Фаина Дьячок гонялась за ними, но стоило ей уйти в клуб, они снова облепляли окна.

Алеша волновался. Он не репетировал в костюме, в гриме, среди декораций. Все было ново, неожиданно. Сосредоточиться на роли не мог. «Какое уж тут, к черту, искусство, — думал он, — плохое ремесло! Невозможно работать в таких условиях!»

Чайка истерически выкрикивала:

— Таскают по дырам, а потом толкуют о какой-то «системе Станиславского»! Хотела бы я посмотреть, как все эти народные станут играть в такой берлоге!

Алеша разозлился на себя.

«Вот именно сюда-то и нужно везти спектакли! — решил он. — Эти люди нас хлебом кормят!»

Стало выясняться, что многое не привезли. Шура, дебелая, румяная реквизиторша, забыла веер для Чайки и карты для Снеговой. Одевальщица Варя не привезла Дальскому жилет. Белокофтину не взяла сапоги.

— Черт знает, для чего вас только держат! — кричала Чайка. — Берут случайных людей с улицы, которые в искусстве ни бум-бум, а они потом мешают работать! Где хотите доставайте веер, я без него не выйду на сцену!

Дальский кричал на Варю:

— Вы что, одурели?! Что, я вашу кофту надену? О чем вы только думаете? За что вам деньги платят?

Белокофтин требовал:

— Позовите сюда Дьячок! Я отказываюсь играть!

Варя и Шура плакали.

— Товарищи! Что такое? Прекратите сейчас же, публика слышит! — приглушенно крикнул Воевода.

— Угорели? Забыли, где находитесь? — рассердилась Снеговая.

Воевода послал электрика Брызгина, подростка с нахальными зелеными глазами, искать у колхозников карты.

Парикмахер натягивал на голову Северова рыжеватый парик, подклеивал к вискам.

Алеша морщился от криков Чайки и Дальского. А капризничающий Белокофтин был ему просто невыносим.

Караванов медленно запудривал лицо, сдувал пудру с шелковых бортов сюртука — будто и не замечал, что происходило.

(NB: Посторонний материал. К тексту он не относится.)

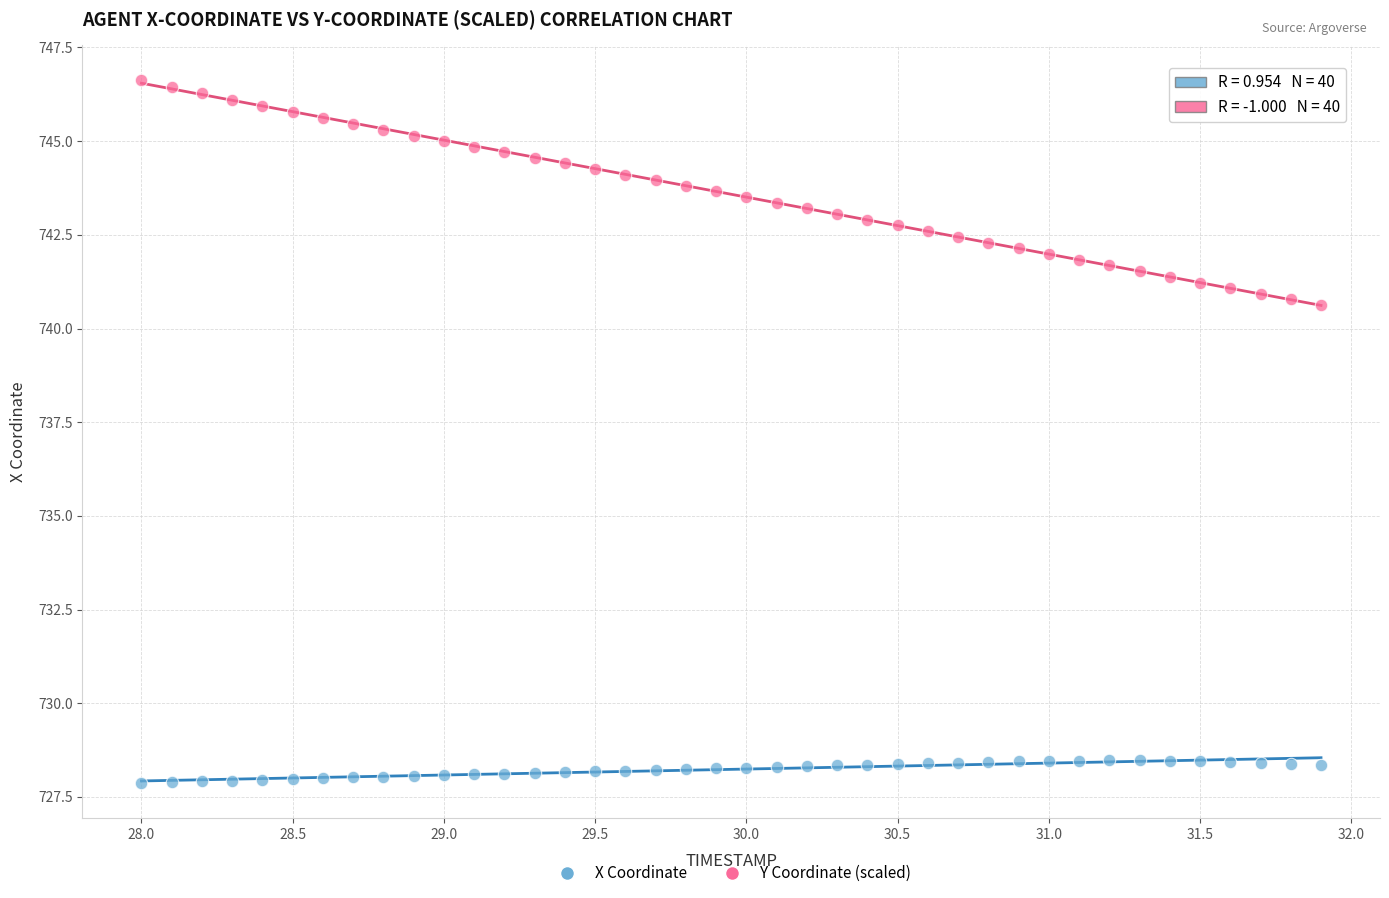

Across all data points, what is the range of Y values (max minus min)?

18.8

Северов торопливо переоделся. Костюм повесить было некуда, и он скрутил его трубкой, сунул под стол на свои туфли.

Шагая через ящики, узлы, скамейки, наступая кому-то на ноги, извиняясь, пробрался на маленькую низкую сцену. Он был мрачен. Не легко дебютировать в таких условиях.

Алеша еще сильнее заволновался, услыхав шум в зале, хлопки.

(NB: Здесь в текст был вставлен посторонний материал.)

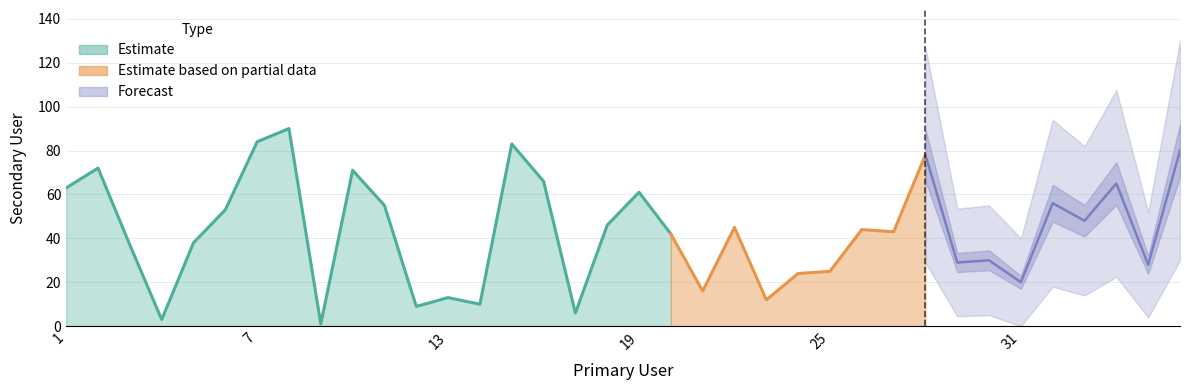

Read the value at 24, to the nearest 10.

20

— Третий звонок! — прохрипел, чтобы слышали только актеры, Сенечка. Он был мокрый, растрепанный от беготни, от битвы со всякими неурядицами. Всюду нужен глаз да глаз, всюду нужно успеть самому, ведь помреж за все в ответе — он капитан спектакля.

Сенечка Неженцев вспыльчивый и горячий: накричит, нашумит, разругает в пух и прах, а через минуту у этого же человека просит приятельски: «Дай закурить». На него не обижались, знали, что он без злости.

— Начинаем! Приготовились! — шипел он.

Ударил в гонг, и тот запел торжественно и бархатисто, но тут Вася Долгополов нечаянно толкнул его, и гонг загремел по полу. В зале засмеялись. Неженцев в бешенстве погрозил кулаком.

— Занавес! — скомандовал он.

Рабочий сцены, приставленный к занавесу, глядел по сторонам.

— Иннокентий! Занавес! Уснул?! — крикнул Сеня таким голосом, словно железные пальцы сдавили ему горло.

Иннокентий бросился, потянул за веревку. Блоки завизжали, ситцевая занавеска поползла рывками, и вдруг перестала двигаться, открыв половину сцены.